— START —

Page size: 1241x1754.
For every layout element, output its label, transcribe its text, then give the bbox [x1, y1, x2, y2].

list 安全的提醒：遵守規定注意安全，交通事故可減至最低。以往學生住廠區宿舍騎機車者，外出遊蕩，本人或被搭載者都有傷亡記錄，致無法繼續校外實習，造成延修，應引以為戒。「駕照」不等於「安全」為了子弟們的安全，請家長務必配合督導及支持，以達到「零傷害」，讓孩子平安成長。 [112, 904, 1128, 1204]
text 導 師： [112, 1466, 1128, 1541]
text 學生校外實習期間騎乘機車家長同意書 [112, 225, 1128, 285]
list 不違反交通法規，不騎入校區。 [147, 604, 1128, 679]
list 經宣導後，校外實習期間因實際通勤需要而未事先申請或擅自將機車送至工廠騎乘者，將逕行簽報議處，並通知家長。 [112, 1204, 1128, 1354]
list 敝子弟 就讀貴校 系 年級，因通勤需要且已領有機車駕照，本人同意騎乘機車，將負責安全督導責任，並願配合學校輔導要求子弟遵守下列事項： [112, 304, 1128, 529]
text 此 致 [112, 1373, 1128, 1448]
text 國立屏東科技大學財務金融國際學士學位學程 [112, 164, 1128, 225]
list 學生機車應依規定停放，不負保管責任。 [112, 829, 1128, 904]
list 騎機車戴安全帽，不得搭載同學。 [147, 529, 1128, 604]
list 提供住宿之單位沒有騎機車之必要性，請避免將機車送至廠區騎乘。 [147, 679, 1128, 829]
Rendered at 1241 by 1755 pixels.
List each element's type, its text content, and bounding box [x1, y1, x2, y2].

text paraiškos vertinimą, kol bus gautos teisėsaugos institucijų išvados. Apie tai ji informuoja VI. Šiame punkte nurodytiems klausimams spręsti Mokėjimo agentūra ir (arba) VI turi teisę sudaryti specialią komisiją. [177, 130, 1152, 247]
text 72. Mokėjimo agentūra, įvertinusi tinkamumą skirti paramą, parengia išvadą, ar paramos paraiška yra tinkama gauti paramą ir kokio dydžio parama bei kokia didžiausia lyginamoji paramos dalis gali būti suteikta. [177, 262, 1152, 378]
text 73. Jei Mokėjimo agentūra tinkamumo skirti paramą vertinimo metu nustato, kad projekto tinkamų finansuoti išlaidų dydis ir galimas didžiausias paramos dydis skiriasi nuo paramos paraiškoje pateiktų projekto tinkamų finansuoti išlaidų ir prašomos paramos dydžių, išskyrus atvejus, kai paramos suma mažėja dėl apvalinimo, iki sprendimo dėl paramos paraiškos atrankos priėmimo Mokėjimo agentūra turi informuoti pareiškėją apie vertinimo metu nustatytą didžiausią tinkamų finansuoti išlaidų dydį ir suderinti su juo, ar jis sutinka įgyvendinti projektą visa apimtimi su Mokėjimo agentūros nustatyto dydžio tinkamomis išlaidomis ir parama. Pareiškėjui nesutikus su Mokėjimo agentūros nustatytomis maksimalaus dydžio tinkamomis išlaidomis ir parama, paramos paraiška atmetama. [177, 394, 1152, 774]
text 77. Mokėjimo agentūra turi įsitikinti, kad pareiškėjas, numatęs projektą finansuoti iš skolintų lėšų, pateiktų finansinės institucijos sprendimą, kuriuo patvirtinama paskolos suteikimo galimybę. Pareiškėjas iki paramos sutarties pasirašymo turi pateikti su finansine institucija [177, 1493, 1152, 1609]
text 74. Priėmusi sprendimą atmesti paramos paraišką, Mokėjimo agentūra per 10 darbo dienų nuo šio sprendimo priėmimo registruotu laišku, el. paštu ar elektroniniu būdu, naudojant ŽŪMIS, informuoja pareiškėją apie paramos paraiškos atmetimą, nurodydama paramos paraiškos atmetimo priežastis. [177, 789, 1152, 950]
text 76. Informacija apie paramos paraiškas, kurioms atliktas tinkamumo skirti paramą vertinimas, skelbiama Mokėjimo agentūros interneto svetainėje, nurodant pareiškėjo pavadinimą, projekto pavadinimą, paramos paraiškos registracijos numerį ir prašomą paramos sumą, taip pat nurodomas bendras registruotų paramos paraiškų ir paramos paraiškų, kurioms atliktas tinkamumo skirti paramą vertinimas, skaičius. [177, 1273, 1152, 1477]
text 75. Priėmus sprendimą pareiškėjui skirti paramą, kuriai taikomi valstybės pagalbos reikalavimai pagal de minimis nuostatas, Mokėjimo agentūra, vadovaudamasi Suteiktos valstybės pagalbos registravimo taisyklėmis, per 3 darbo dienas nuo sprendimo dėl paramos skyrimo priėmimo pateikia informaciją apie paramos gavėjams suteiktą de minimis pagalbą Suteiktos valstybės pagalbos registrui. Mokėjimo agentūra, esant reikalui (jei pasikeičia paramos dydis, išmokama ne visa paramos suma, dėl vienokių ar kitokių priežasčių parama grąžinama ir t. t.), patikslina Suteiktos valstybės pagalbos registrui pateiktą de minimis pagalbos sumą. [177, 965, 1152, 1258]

— END —

■ **Given problem**
Copy verbatim everything in the records from the line containing "904, 1128, 1204]" down to the line containing "List each element's", including both of those lines.

■ **Full response**
list 安全的提醒：遵守規定注意安全，交通事故可減至最低。以往學生住廠區宿舍騎機車者，外出遊蕩，本人或被搭載者都有傷亡記錄，致無法繼續校外實習，造成延修，應引以為戒。「駕照」不等於「安全」為了子弟們的安全，請家長務必配合督導及支持，以達到「零傷害」，讓孩子平安成長。 [112, 904, 1128, 1204]
text 導 師： [112, 1466, 1128, 1541]
text 學生校外實習期間騎乘機車家長同意書 [112, 225, 1128, 285]
list 不違反交通法規，不騎入校區。 [147, 604, 1128, 679]
list 經宣導後，校外實習期間因實際通勤需要而未事先申請或擅自將機車送至工廠騎乘者，將逕行簽報議處，並通知家長。 [112, 1204, 1128, 1354]
list 敝子弟 就讀貴校 系 年級，因通勤需要且已領有機車駕照，本人同意騎乘機車，將負責安全督導責任，並願配合學校輔導要求子弟遵守下列事項： [112, 304, 1128, 529]
text 此 致 [112, 1373, 1128, 1448]
text 國立屏東科技大學財務金融國際學士學位學程 [112, 164, 1128, 225]
list 學生機車應依規定停放，不負保管責任。 [112, 829, 1128, 904]
list 騎機車戴安全帽，不得搭載同學。 [147, 529, 1128, 604]
list 提供住宿之單位沒有騎機車之必要性，請避免將機車送至廠區騎乘。 [147, 679, 1128, 829]
Rendered at 1241 by 1755 pixels.
List each element's type, its text content, and bounding box [x1, y1, x2, y2].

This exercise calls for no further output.